For those looking for a Chinese open-source alternative to anglophone guides: the “systematic long tutorial + JD-aligned interview archive + complete real projects” pattern is a didactic format Datawhale has industrialized. It’s worth flagging as an editorial signal: the Chinese open-source AI ecosystem is, on certain fronts (full-stack, JD alignment, MIT-covered completeness from a single syllabus), more methodical than anglophone sources suggest. Not a qualitative verdict — a format observation. For an Italian publisher or educator, it’s an opportunity to broaden the teaching material selection.
Verdict
didilili/ai-agents-from-zero is a high-quality, well-organized open-source guide, published under the MIT license, with real code examples, two completed projects, and an AI interview question archive structured by competency domain. It’s not the definitive guide to AI agents, and doesn’t claim to be.
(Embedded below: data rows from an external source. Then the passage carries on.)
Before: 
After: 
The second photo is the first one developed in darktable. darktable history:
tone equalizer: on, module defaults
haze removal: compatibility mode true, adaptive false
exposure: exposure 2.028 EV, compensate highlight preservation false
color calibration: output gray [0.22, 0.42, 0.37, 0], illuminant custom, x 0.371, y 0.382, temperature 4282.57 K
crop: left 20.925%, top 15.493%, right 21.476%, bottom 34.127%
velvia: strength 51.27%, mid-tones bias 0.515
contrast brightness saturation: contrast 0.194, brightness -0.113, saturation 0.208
It’s one of the most systematic open resources on MCP + LangGraph + RAG + Skills in 2026, with end-to-end coverage that’s hard to find in a single repository.
The value for readers depends on tolerance for the language barrier. Python readers can use the repository as a cross-reference even without translating the prose; those wanting only the prose will find Chinese the first wall, and will need to decide if it’s worth the translation time (for the sidebar and learning map, automatic translation is sufficient; for denser chapters, translation may require multiple passes). In both cases, the repository deserves to be known: it’s not a substitute for official LangChain, LangGraph, MCP documentation — it’s a serious, MIT, Chinese, code-readable addition. The Chinese open-source AI ecosystem deserves to be read even just as a signal of how agent training is being industrialized in 2026.